▸ TASK STATEMENT:
Could you copy exactly the lines below from the one with "thumb cmc: (267, 355)" to the one with "index tip: (227, 175)", inclusive, leaving out any pictures?
-- RECORDS PROVIDED follows --
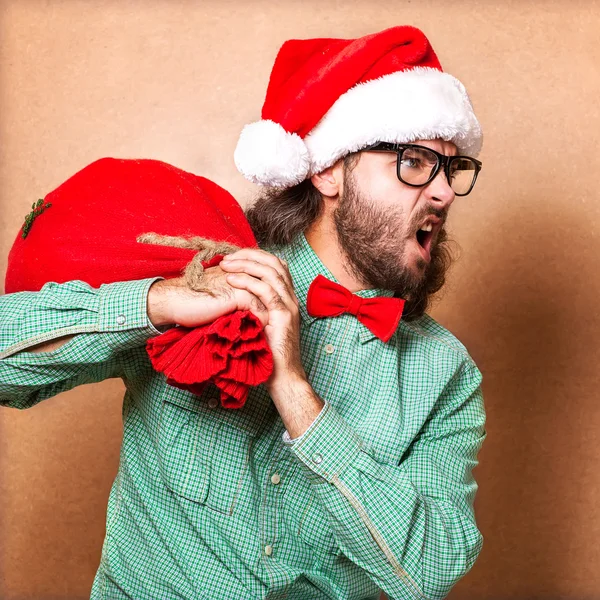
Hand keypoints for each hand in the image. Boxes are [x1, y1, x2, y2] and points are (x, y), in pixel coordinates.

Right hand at [147, 265, 268, 328]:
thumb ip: (235, 296)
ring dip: (273, 314)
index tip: (276, 314)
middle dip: (277, 305)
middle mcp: (244, 272)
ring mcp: (243, 282)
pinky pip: (258, 308)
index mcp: (240, 270)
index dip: (273, 296)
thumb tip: (249, 309)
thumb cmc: (193, 299)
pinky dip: (262, 320)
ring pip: (268, 298)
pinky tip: (264, 330)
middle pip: (272, 287)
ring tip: (275, 329)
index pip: (266, 280)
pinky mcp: (238, 294)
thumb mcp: (219, 295)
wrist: (176, 300)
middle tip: (281, 322)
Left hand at [218, 248, 307, 392]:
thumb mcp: (258, 325)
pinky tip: (231, 280)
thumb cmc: (267, 355)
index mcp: (287, 297)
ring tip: (226, 264)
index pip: (275, 265)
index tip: (233, 257)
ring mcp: (290, 305)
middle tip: (227, 257)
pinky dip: (247, 282)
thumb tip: (232, 296)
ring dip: (246, 265)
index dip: (255, 256)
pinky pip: (266, 291)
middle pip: (274, 262)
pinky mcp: (284, 316)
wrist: (283, 377)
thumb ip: (252, 308)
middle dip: (249, 255)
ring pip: (270, 272)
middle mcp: (291, 298)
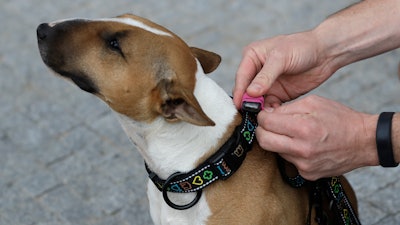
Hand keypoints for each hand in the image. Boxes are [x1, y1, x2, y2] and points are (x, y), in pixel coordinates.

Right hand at [233, 32, 334, 107]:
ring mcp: (267, 84)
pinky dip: (271, 111)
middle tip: (251, 113)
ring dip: (259, 109)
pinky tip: (276, 115)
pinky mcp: (278, 94)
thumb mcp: (281, 58)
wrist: (325, 53)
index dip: (240, 91)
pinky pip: (270, 106)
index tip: (240, 105)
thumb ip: (265, 76)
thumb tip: (250, 92)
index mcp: (252, 57)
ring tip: (264, 116)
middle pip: (247, 91)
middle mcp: (257, 71)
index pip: (241, 77)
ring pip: (257, 101)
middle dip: (249, 102)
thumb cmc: (302, 47)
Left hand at [256, 95, 378, 179]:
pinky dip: (290, 151)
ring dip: (277, 140)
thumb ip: (287, 108)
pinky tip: (301, 144)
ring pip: (275, 151)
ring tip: (291, 132)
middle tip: (268, 124)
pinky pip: (288, 160)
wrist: (364, 142)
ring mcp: (304, 165)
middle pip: (263, 141)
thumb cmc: (340, 118)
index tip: (265, 114)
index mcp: (304, 128)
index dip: (262, 116)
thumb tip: (266, 113)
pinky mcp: (308, 174)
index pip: (266, 123)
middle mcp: (302, 149)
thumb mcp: (313, 103)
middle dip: (262, 130)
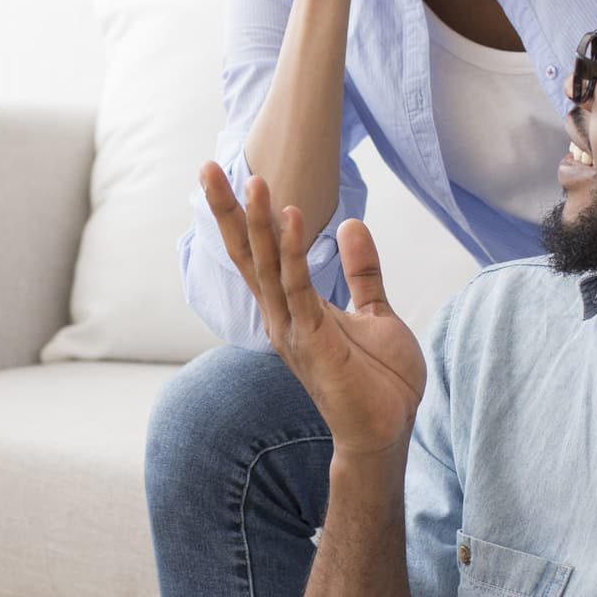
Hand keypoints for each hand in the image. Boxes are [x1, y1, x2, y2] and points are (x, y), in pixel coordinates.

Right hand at [201, 163, 423, 456]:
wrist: (387, 430)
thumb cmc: (379, 381)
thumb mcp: (376, 313)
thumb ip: (361, 272)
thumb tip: (351, 224)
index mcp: (293, 308)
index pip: (258, 254)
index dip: (241, 216)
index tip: (227, 175)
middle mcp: (282, 316)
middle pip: (247, 255)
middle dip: (228, 211)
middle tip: (208, 166)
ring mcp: (293, 329)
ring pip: (268, 267)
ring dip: (259, 223)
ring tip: (254, 181)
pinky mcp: (313, 340)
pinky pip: (298, 288)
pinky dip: (292, 252)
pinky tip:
-- RECORDS PROVIDED concluded --
▸ RESULT BELOW:
thumb cmc: (267, 355)
index mcp: (287, 297)
ring tip: (226, 264)
index pip: (275, 265)
index tip: (233, 257)
ring mcp: (290, 305)
middle tip: (227, 257)
pinky dip: (247, 282)
thumb tip: (232, 296)
ring dip: (246, 265)
index dip: (255, 256)
pinky pip: (266, 291)
middle pip: (274, 262)
pinky mcp: (284, 316)
wrist: (283, 377)
thumb ip: (252, 308)
middle dip: (249, 255)
ring pip: (270, 272)
middle mcp: (291, 298)
Hand keypoints for each hand in the image. Boxes are [x1, y1, x2, y2] and points are (x, y), in pixel coordinates.

Right hand at [233, 32, 334, 107]:
ring mcp: (267, 84)
pinky dip: (271, 111)
middle tip: (251, 113)
ring dip: (259, 109)
pinky tip: (276, 115)
pinky mcp: (278, 94)
thumb mcp: (281, 58)
wrist: (325, 53)
index dip: (240, 91)
pinky pip: (270, 106)
index tip: (240, 105)
thumb ip: (265, 76)
thumb tip: (250, 92)
index mcp: (252, 57)
ring tip: (264, 116)
middle pip: (247, 91)
middle mcp: (257, 71)
index pip: (241, 77)
ring pip: (257, 101)
middle dip: (249, 102)
thumb cmc: (302, 47)
Left hand at [256, 95, 378, 179]:
pinky dip: (290, 151)
ring dip: (277, 140)
thumb ip: (287, 108)
pinky tip: (301, 144)
ring pip: (275, 151)
ring tip: (291, 132)
middle tip: (268, 124)
pinky pip: (288, 160)
wrist: (364, 142)
ring mcp: (304, 165)
middle pip: (263, 141)
thumb cmc: (340, 118)
index tip: (265, 114)
index mcp: (304, 128)
index dip: (262, 116)
thumb tip: (266, 113)
pinky mcp: (308, 174)
index pip: (266, 123)
middle mcp: (302, 149)
thumb mcp: (313, 103)
middle dip: (262, 130)
Hand keypoints for each hand in the image. Boxes are [x1, y1, x2, y2] and points are (x, y), in pixel coordinates.

Right hand at [201, 163, 423, 456]:
wrist: (387, 430)
thumb cmc: (379, 381)
thumb mcp: (376, 313)
thumb ip: (361, 272)
thumb tip: (351, 224)
index mcp: (293, 308)
index pip: (258, 254)
index dip: (241, 216)
index tip: (227, 175)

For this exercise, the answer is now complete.